WHAT YOU NEED TO DO: Pick out each line of the listing that contains the word "family" and copy it. Case matters, so a capitalized form does not count as a match.

RECORDS FOR THE EXERCISE:
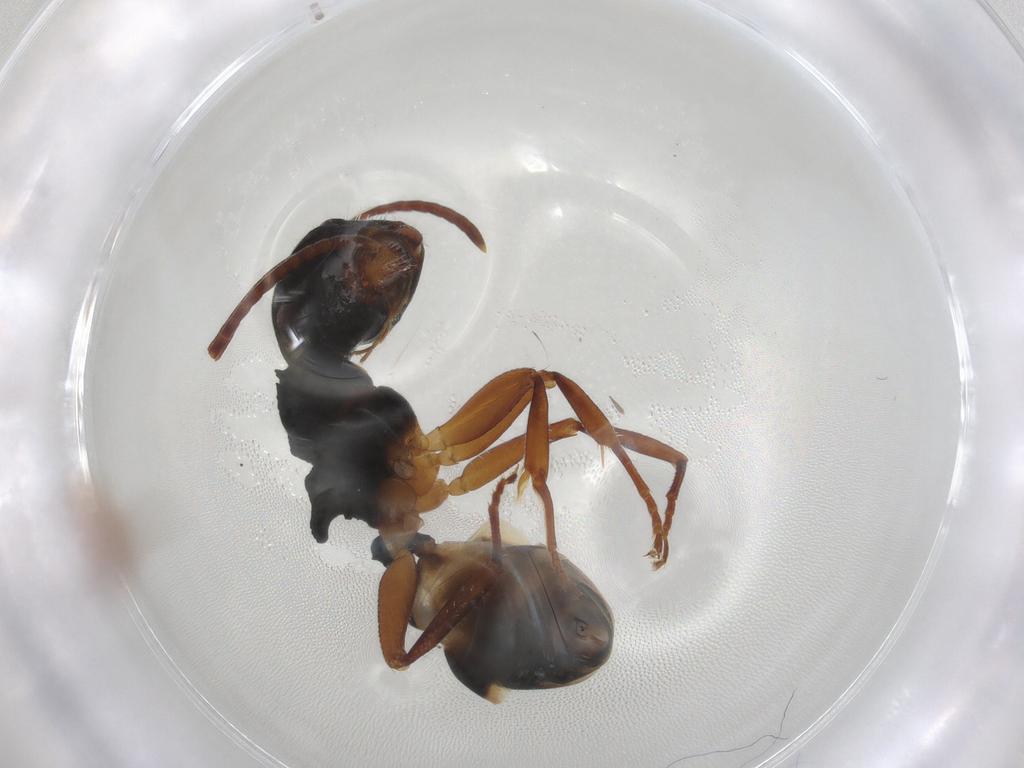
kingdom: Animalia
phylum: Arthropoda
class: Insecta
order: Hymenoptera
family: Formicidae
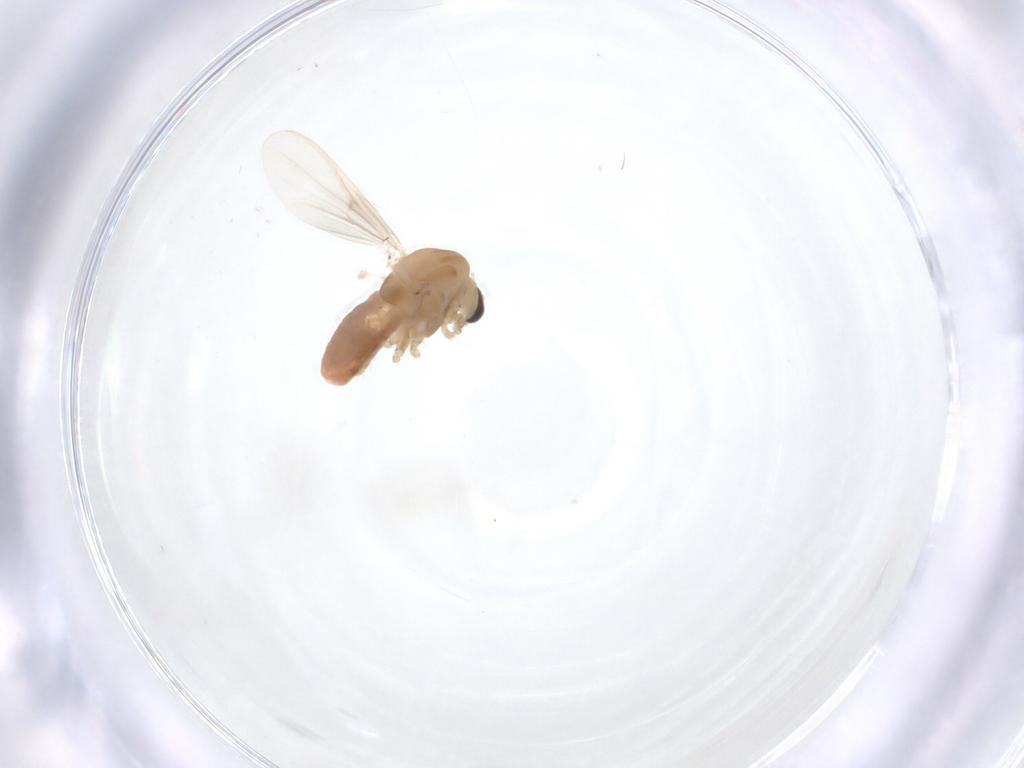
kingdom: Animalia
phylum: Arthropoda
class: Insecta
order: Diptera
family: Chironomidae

==

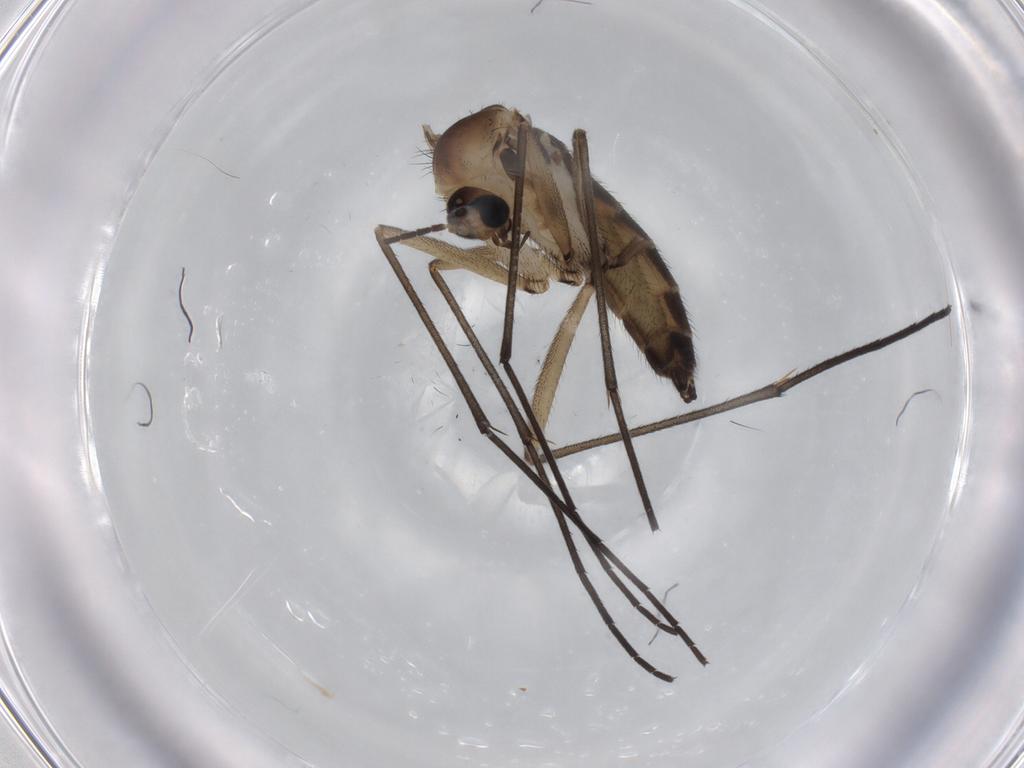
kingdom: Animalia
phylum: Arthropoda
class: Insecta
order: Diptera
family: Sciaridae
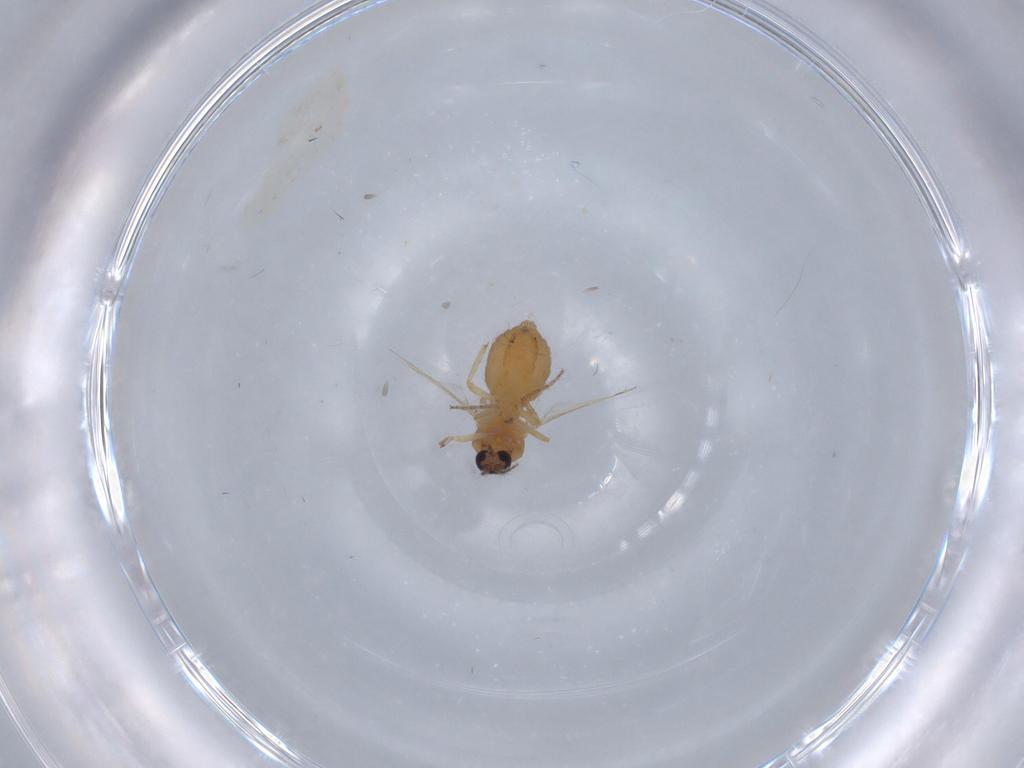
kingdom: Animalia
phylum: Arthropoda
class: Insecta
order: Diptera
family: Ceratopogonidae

* * *

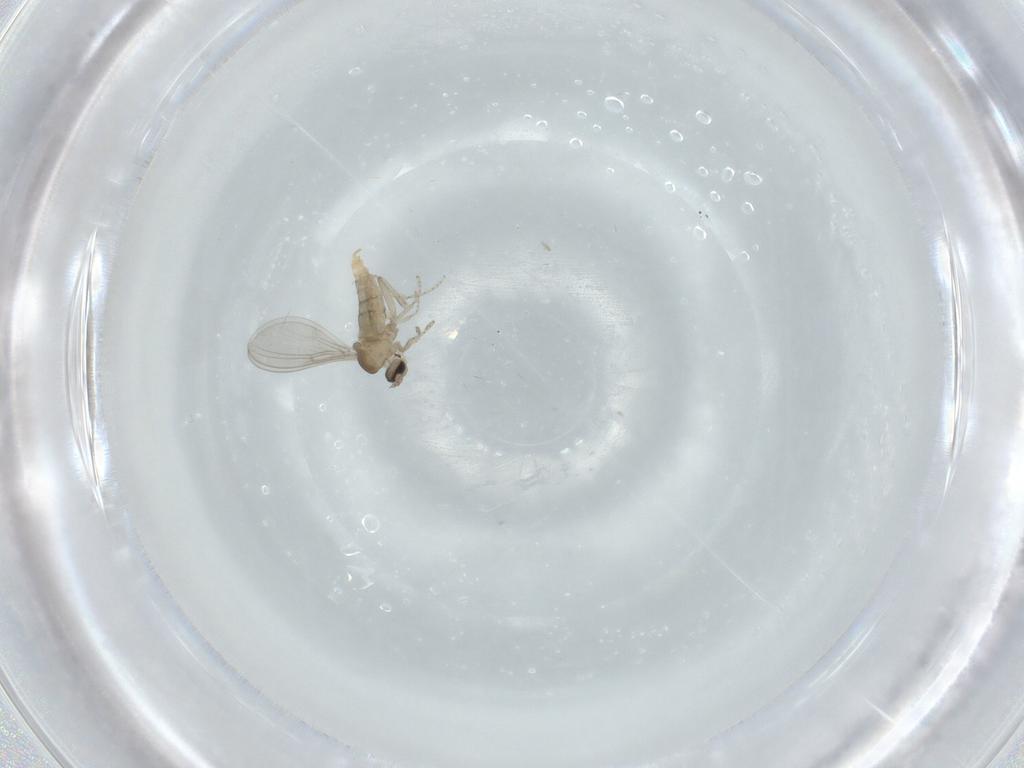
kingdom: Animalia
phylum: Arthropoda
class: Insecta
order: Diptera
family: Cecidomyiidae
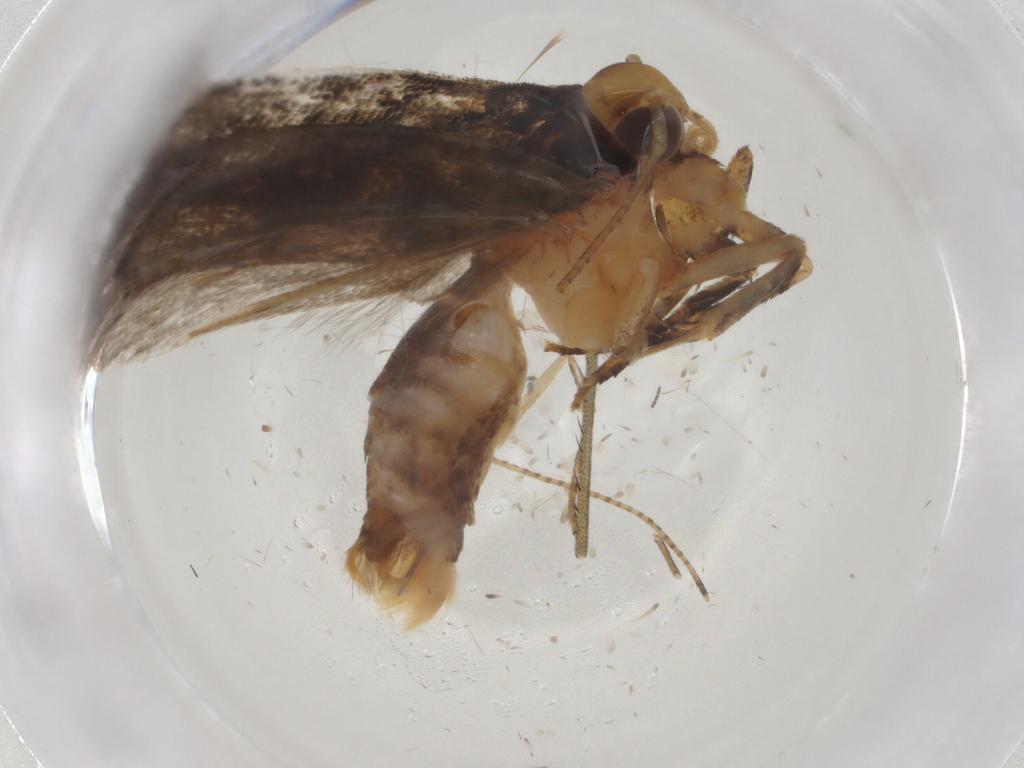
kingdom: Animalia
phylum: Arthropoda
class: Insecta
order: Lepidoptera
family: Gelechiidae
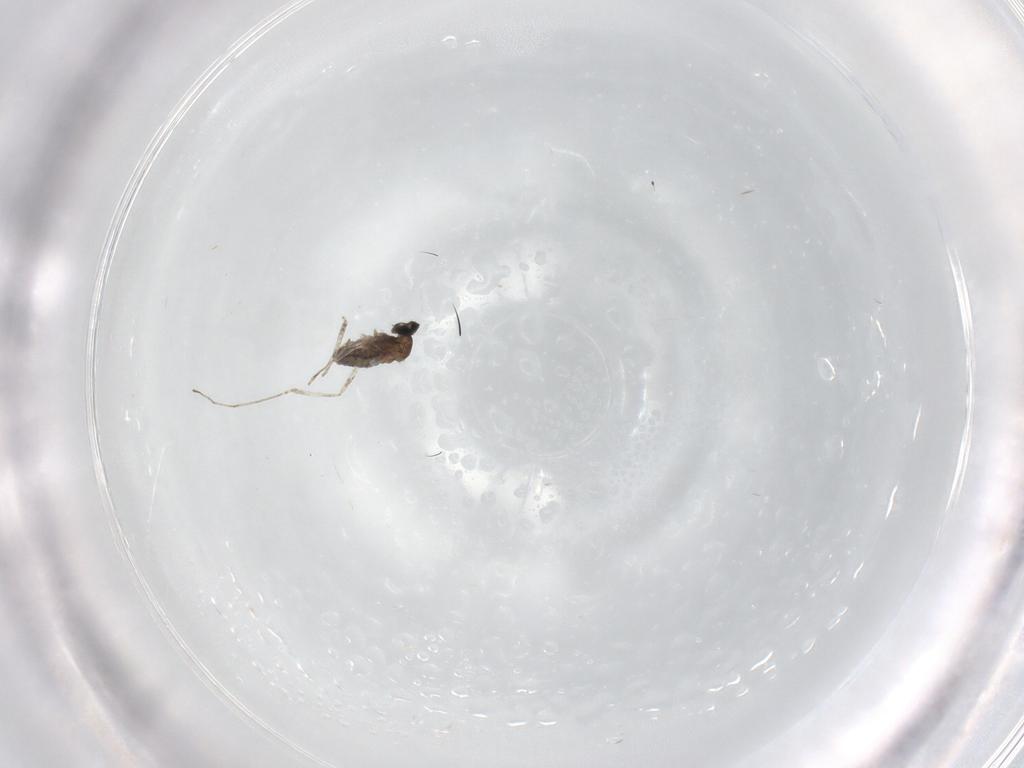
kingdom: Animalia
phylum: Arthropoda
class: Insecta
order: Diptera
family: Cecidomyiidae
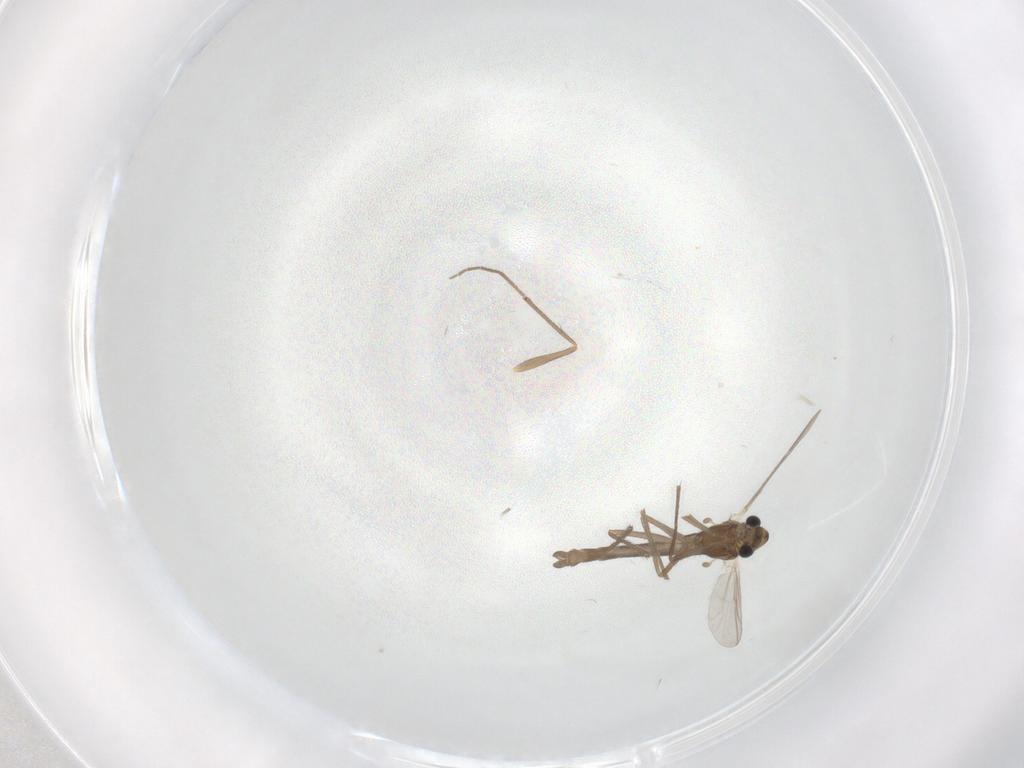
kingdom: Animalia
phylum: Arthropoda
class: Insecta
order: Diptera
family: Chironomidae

PROBLEM SOLUTION:
family: Formicidae
family: Chironomidae
family: Sciaridae
family: Ceratopogonidae
family: Cecidomyiidae
family: Gelechiidae
family: Cecidomyiidae
family: Chironomidae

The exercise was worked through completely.